To evaluate the role of MOR in PMS liver-qi stagnation pathophysiology, primary neurons were treated with the MOR activator, DAMGO. A western blot analysis was then performed to detect the phosphorylation of CREB and ERK, the expression of BDNF in the cells and the cAMP level in the culture supernatant. In order to determine the appropriate treatment period, primary neurons were treated with 1 µmol/l DAMGO for 0, 5, 15, 30, 45 and 60 min, and the phosphorylation level of ERK was detected. The results indicated that 15–30 min was the most effective treatment duration for DAMGO (Fig. 4); therefore, a 20 min treatment duration was used in the following experiments.
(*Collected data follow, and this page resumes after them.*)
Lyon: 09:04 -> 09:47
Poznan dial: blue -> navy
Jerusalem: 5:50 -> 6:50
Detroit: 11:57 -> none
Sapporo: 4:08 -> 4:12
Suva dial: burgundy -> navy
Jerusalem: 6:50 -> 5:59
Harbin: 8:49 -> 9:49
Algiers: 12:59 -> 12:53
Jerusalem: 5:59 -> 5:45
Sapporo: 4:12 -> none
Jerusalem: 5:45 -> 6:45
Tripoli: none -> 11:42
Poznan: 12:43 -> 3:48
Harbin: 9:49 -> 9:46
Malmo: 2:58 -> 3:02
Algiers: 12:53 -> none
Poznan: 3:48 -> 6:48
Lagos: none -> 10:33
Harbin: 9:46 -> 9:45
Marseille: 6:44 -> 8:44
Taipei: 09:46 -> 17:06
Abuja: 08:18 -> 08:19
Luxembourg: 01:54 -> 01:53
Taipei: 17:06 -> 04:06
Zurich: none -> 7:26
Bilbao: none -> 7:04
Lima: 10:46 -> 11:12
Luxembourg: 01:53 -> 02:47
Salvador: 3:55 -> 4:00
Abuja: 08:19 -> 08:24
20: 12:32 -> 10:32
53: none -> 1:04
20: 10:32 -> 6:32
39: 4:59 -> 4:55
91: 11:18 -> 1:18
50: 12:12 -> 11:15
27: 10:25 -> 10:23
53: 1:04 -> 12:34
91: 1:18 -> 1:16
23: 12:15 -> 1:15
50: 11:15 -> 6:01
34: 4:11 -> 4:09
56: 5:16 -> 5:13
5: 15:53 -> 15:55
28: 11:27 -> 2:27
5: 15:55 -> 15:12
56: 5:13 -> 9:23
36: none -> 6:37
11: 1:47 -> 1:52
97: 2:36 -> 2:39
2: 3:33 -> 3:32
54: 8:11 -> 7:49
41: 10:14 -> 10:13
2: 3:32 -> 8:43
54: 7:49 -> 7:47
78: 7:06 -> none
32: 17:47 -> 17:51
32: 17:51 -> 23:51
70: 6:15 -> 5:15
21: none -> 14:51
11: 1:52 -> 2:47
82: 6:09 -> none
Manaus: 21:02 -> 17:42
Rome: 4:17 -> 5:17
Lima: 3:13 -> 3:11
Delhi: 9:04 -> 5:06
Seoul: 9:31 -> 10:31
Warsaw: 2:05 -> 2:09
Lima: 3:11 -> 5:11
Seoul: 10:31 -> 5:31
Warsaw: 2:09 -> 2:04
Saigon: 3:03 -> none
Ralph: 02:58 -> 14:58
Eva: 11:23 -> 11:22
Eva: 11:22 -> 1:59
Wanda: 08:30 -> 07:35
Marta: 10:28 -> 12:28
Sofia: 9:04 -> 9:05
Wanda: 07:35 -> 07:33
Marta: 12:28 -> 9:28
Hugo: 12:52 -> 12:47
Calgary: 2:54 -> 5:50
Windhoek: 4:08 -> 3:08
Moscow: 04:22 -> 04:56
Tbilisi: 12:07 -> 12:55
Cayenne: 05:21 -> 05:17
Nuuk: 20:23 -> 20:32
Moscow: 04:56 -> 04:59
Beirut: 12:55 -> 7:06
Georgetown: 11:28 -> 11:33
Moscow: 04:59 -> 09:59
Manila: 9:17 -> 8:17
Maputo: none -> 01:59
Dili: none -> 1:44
It was observed via western blotting that cells treated with the activator alone and the cells treated with activator plus normal rat serum had significantly decreased phosphorylation levels of CREB and ERK, and decreased levels of BDNF expression, relative to blank control cells (P<0.05). By contrast, in cells treated with the activator and Shu-Yu-containing serum, the phosphorylation levels of CREB and ERK, and BDNF expression, were significantly increased relative to cells treated with the activator plus normal rat serum (P<0.05). Similar effects were observed in cells treated with the activator and naloxone-containing serum (P<0.05; Fig. 5A-C).

In the evaluation of cAMP level, it was observed that cAMP levels in the culture supernatant from cells treated with DAMGO or DAMGO plus normal rat serum was significantly decreased relative to the control cells (P<0.01). In turn, cAMP was significantly increased in cells treated with DAMGO plus Shu-Yu- or naloxone-containing serum (P<0.01 and P<0.05, respectively; Fig. 5D). Collectively, these results suggest that MOR activation may decrease hippocampal CREB and ERK phosphorylation, hippocampal BDNF expression and cAMP level in hippocampal culture supernatant, and that these effects were reversed by the administration of serum from Shu-Yu capsule-treated rats.